Just an update of everything

Well in the last couple of weeks my thoughts of my financial future have changed a lot. I am now pushing more towards making sure my child has a better future. I did get the secured credit card, which is going to help me improve my credit score. I will be opening a savings account in the next few weeks so I will have money for when the baby comes, I know how expensive babies can be. I am also looking into many types of assistance online and other money saving ideas. I am finding a lot that is very helpful.

My job is going great. The owner knows that I am pregnant and is always checking on me to ensure that I am doing OK. He has also increased my hours starting next week. I still will only be part time, but 6 hours more a week will help. Since I have quit the other job I have actually been doing a little better financially. I now only spend about $10 a week on gas, and I work at a food place so I save money on eating.

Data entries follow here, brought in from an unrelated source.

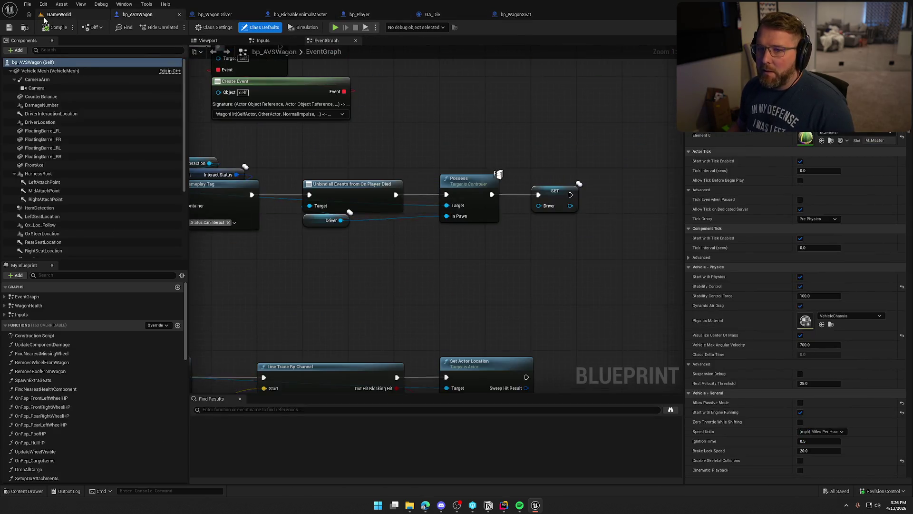
left_click(59, 15)
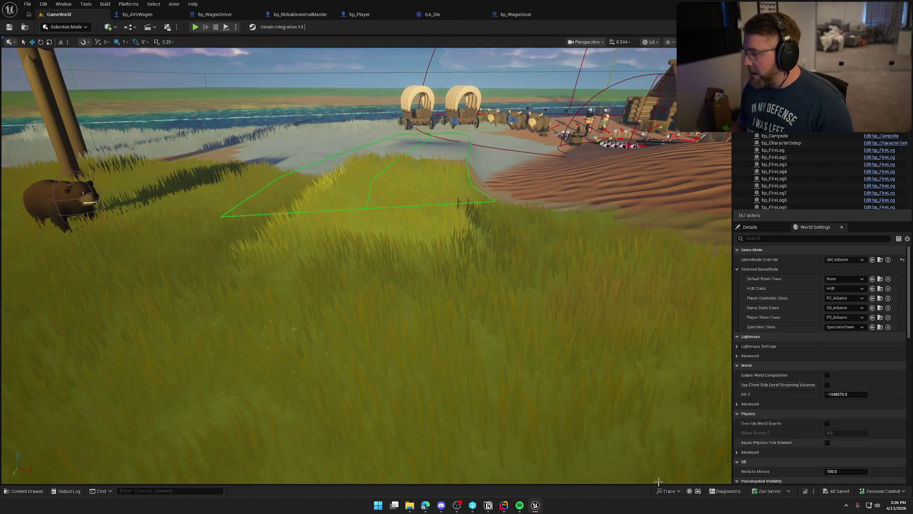
mouse_move(489, 505)
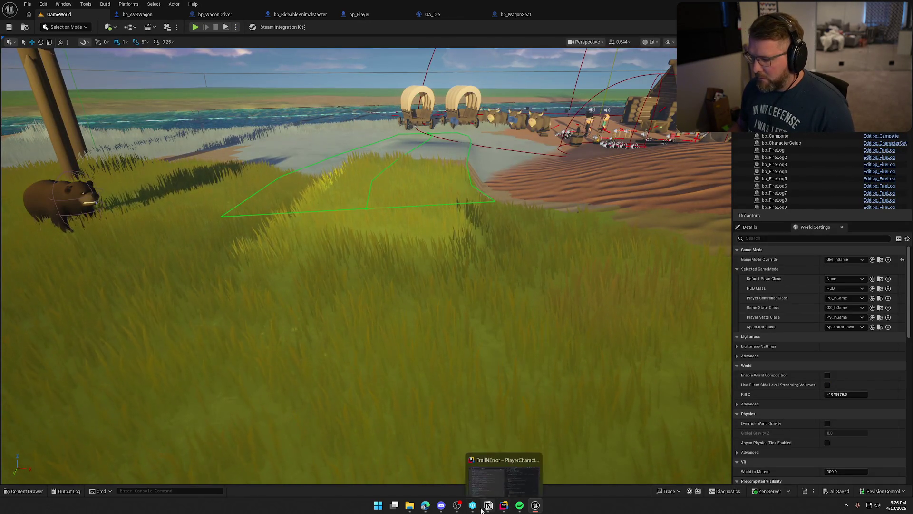
left_click(488, 505)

I am scared and excited all at the same time. I do feel that I will be able to provide for my child, I just have to work hard. I will go back to school after the baby is born. I have help from my family, so I will not have to pay for childcare. I am starting to put more money away because I am not only worried about me anymore. I feel as if I have more purpose now, financially and otherwise. I have more to push for. I am going to do everything I can for this baby.

Tuesday, October 26, 2010

Life!


Well I have been working both jobs for a few weeks and things was going good. I found out the other day that I will have to give up one of the jobs due to the hours changing, and it would be a conflict. That was fine with me, and then life sneaks up on me again. I am pregnant.

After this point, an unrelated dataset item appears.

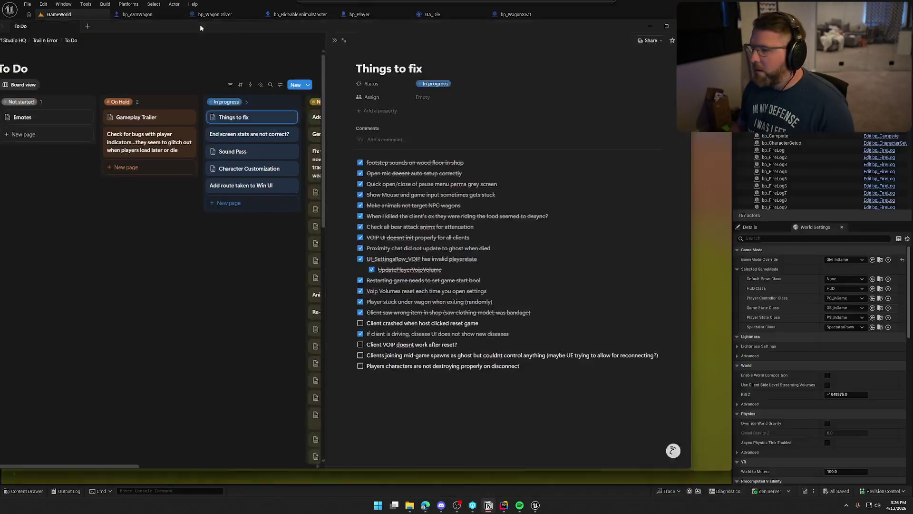
Shift the Notion to-do window aside, then Alt+Tab back to the Unreal GameWorld viewport.
left_click_drag(200, 28, 310, 36)
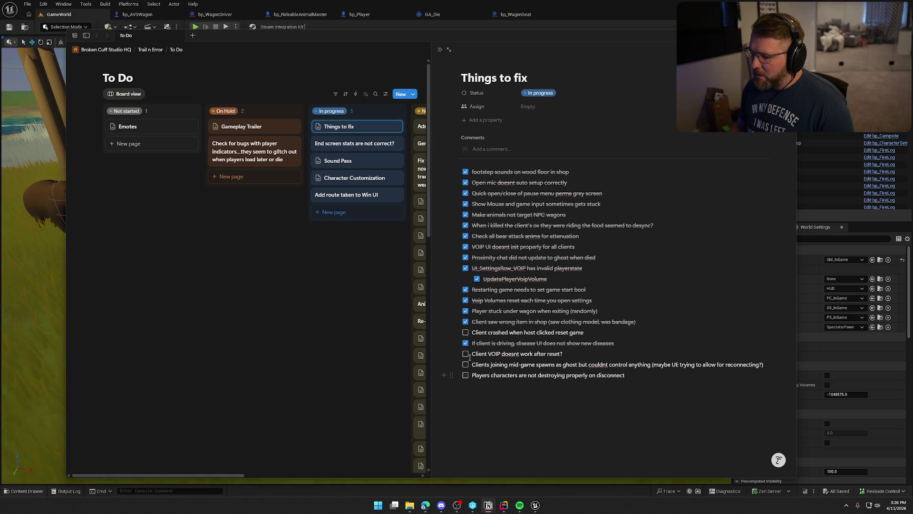
key("alt+Tab")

I had been trying for years to have a baby, and God chose now for me to get pregnant. It is my ex's baby, but he wants no involvement in the situation. At this point I am so thankful for my supportive family, but I have got to figure out what i am going to do financially. It is one thing to take care of myself, but a complete other to care for a child too. I am not stressing about it because I believe that God had this in his plan, and it will all work out. I am thankful for the baby and I hope I can provide it with everything I possibly can.